The 64th World Health Assembly held by the World Health Organization in May 2011 reaffirmed the crucial contribution of the nursing and midwifery professions to strengthening health systems and recognized the need to support nurses and midwives through coordinated training and human resources programmes. (Sixty-Fourth World Health Assembly. Agenda item 13.4. WHA64.7. 24 May 2011. pdf) Implementing nurse mentoring and quality improvement initiatives is an important strategy to improve care, particularly in sub-Saharan Africa where patient care is being shifted from physicians to nurses, especially in HIV care and treatment (Kanchanachitra et al. 2011).
In 2010, Partners in Health in Rwanda/Inshuti Mu Buzima started a collaboration with the Ministry of Health in hospitals in two rural districts to create the Mentoring and Enhanced Supervision at Health Centres (MESH) program. This program aims at strengthening clinical service delivery through ongoing clinical mentoring of nurses, continuous quality improvement initiatives, and decentralized training of nurses.
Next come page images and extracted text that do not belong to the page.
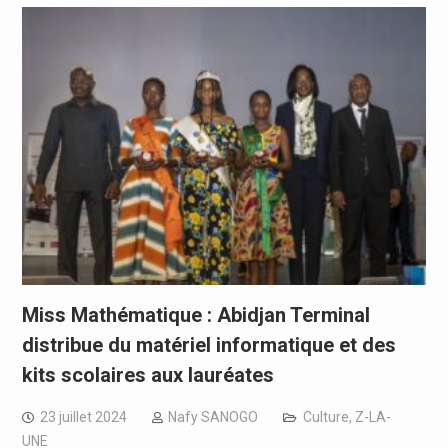
Miss Mathématique : Abidjan Terminal
distribue du matériel informatique et des
kits scolaires aux lauréates
23 juillet 2024
Nafy SANOGO
Culture
,
Z-LA-
UNE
Led by Manzi Anatole, Director of the MESH Program, this expert panel discussion focused on clinical mentoring initiatives for nurses and touched upon issues ranging from monitoring and evaluation to integration in the health system.
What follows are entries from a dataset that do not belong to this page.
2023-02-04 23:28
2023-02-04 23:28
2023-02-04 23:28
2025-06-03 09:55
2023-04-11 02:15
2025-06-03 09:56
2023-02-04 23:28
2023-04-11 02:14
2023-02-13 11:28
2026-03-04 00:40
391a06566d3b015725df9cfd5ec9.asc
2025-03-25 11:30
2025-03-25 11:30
Nurses working in developed and developing countries confront challenges in promoting adherence to HIV treatment, particularly among patients with numerous, complex needs. Good adherence is important because it strongly predicts viral suppression, drug resistance development, disease progression, and death (Bangsberg, 2010). Adherence has also been shown to be associated with lower overall medical costs, as patients stay healthier and out of the hospital (Nachega, 2010). Through this online discussion, nurses working globally exchanged tools and lessons learned while trying to prepare patients to begin life-long medication adherence.
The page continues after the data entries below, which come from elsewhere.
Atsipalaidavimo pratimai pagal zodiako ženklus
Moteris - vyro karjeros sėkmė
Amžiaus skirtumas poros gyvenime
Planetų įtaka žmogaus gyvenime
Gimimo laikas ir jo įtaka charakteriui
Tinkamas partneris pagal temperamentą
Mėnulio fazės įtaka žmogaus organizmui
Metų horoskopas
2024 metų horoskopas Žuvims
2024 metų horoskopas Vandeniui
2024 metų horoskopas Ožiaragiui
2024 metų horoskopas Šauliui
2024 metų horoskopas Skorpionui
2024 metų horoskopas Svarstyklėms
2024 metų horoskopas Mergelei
The discussion began with two case descriptions of immigrant patients at a Boston infectious disease clinic. Subsequently, nurses with work experience in the U.S., Ethiopia, Nigeria and South Africa offered suggestions to improve patient care. Nurses emphasized the need to conduct assessments related to treatment readiness, cultural backgrounds, and literacy. Participants shared tools and training curriculums, offered step-by-step guides for working with patients from other cultures and discussed the need to involve patients’ families and communities.